Cinq minutes. C’est le temps qu’il aura fallu aux auteurs présumés pour décrocher quatre tableaux d’Auguste Renoir au musée de Cagnes-sur-Mer, mardi 8 septembre. Selon la préfecture des Alpes-Maritimes, le vol s’est déroulé précisément entre 5 h 48 et 5 h 53.
Le musée était équipé d’un dispositif d’alarme baptisé "Ramsès", permettant d’alerter immédiatement les forces de sécurité en cas d’intrusion. La première patrouille est arrivée sur place cinq minutes après le déclenchement de l’alarme, une intervention qui aurait précipité la fuite des auteurs présumés, selon la préfecture.
Les quatre œuvres avaient été décrochées, mais deux ont finalement été abandonnées sur place pendant la fuite.

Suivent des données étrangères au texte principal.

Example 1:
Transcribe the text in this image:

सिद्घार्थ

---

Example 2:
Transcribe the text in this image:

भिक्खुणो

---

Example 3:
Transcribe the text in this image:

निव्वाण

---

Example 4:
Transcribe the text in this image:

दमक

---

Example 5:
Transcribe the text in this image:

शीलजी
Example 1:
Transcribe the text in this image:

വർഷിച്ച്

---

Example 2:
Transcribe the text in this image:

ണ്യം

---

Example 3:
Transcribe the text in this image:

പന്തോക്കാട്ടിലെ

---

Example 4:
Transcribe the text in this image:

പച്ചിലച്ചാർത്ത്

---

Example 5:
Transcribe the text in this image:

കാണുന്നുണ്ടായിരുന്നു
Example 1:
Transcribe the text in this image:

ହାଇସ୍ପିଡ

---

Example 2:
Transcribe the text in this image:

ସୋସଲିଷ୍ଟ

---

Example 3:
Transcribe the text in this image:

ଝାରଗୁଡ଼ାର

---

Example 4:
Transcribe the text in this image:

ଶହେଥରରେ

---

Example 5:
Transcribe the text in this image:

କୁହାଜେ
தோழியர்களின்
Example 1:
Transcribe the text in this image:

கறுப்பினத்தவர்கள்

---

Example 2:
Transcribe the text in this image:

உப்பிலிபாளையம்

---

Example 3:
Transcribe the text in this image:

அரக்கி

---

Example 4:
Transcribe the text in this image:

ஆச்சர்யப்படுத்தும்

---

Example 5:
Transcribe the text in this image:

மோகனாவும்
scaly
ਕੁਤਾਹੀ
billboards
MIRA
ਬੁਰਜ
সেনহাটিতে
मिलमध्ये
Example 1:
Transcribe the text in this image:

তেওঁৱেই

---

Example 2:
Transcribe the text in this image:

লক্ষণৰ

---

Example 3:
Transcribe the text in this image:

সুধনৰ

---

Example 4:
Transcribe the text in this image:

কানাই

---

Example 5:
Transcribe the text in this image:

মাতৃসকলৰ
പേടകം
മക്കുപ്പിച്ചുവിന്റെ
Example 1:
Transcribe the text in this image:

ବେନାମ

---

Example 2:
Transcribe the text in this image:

Parmi elles figure Coco Lisant, que les autorités indiquent avoir retrouvé intact. Deux tableaux restent donc recherchés.
Un "véritable commando" selon la préfecture
Dans son communiqué publié ce mercredi, la préfecture défend le dispositif de sécurité du musée, qu’elle présente comme répondant aux exigences applicables à ce type d’établissement. Elle estime que le site a été confronté à "un véritable commando préparé, équipé et déterminé".

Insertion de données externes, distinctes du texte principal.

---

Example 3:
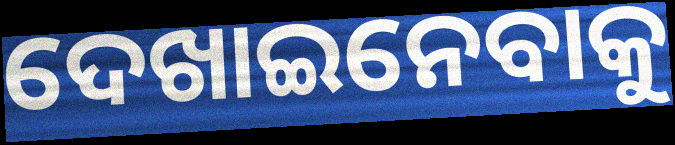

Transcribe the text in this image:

ଦେଖାଇନେବାକୁ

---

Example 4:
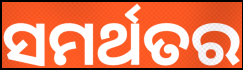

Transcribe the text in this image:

ସମର୍ଥତର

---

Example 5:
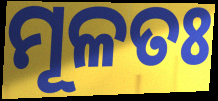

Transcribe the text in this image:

ମୂଳତଃ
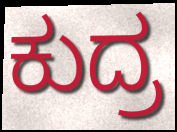
ಕುದ್ರ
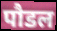
पौडल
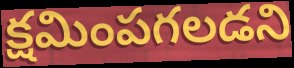
క్షమింపగలడని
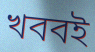
খববই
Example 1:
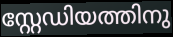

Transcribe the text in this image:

സ്റ്റേഡിയത്തിനു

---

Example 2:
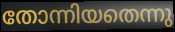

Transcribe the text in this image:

തോന്നിയതെന്നു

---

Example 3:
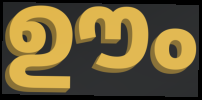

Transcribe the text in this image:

ഊം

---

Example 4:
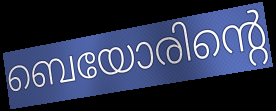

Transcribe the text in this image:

ബെയോരിന്റെ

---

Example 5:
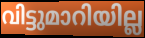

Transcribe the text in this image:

വിട്ടുമാറിയില്ല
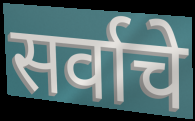
सर्वाचे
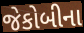
જેકોબીના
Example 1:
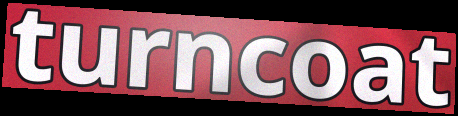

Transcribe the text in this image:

turncoat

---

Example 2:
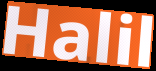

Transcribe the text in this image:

Halil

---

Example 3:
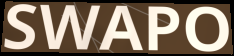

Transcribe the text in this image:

SWAPO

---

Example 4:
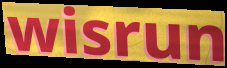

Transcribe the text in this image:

wisrun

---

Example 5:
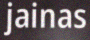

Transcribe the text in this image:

jainas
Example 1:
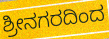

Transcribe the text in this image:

ಶ್ರೀನಗರದಿಂದ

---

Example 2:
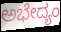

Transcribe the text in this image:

ಅಭೇದ್ಯಂ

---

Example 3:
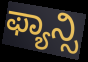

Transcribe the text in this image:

ಫ್ಯಾನ್ಸಿ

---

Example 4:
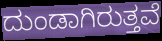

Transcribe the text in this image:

ದುಂಡಾಗಿರುತ್ತವೆ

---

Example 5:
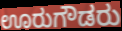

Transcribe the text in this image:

ಊರುಗೌಡರು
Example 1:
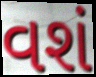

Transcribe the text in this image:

વશં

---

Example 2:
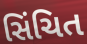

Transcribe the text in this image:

સિંચિત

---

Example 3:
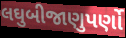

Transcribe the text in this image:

લઘુબીજાણુપર્ણો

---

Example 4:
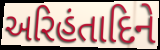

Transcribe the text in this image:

અરિહંતાદિને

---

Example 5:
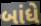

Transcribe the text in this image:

બાંધે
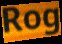
Rog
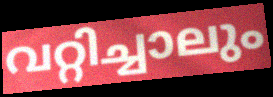
വറ്റിച്ചാലും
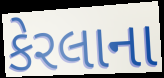
કેરલાના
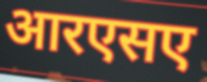
आरएसए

Cette qualification émane de la préfecture et ne constitue pas, à ce stade, une qualification judiciaire des auteurs présumés.
L’enquête, ouverte par le procureur de la République, a été confiée au service interdépartemental de la police judiciaire. Celui-ci a été mobilisé sur place pour effectuer les premières constatations et investigations.

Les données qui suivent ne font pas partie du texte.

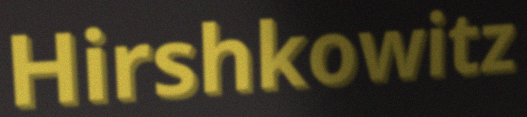
Hirshkowitz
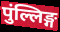
पुंल्लिङ्ग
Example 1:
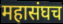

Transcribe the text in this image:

महासंघच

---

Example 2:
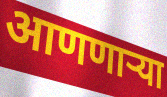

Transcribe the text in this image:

आणणाऱ्या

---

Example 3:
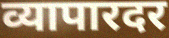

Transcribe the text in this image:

व्यापारदर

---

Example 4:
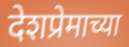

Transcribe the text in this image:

देशप्रेमाच्या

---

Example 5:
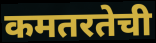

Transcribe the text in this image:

कमतरतेची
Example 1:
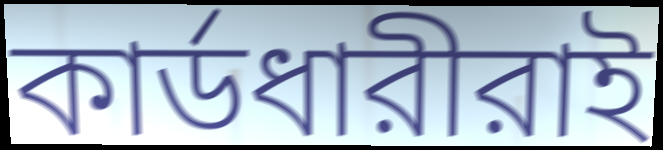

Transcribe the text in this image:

কার্ডধারীরাই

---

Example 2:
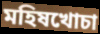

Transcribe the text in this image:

মহিষখোচা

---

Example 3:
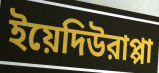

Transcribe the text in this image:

ইয়েদিউরাপ্পা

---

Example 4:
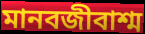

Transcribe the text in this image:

মানবজীবাশ্ম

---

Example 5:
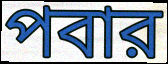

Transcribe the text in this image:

পবার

La surveillance du musée renforcée
Le préfet des Alpes-Maritimes s’est rendu sur les lieux mardi, accompagné notamment du directeur interdépartemental de la Police nationale et de représentants de la direction régionale des Affaires culturelles. Depuis le cambriolage, la surveillance sur place a été renforcée.
La Mission Sécurité Sûreté Audit du ministère de la Culture est également à l’œuvre sur place. Son intervention s’inscrit dans le cadre du Plan sûreté, qui a bénéficié durant l’été 2026 d’un fonds exceptionnel de 30 millions d’euros.
Les deux œuvres toujours recherchées sont Portrait de Madame Colonna Romano et La Jeune Femme au puits. Trois des quatre tableaux visés par le vol possèdent par ailleurs le statut MNR, attribué à des biens récupérés après la Seconde Guerre mondiale dont les propriétaires n’ont pas été identifiés.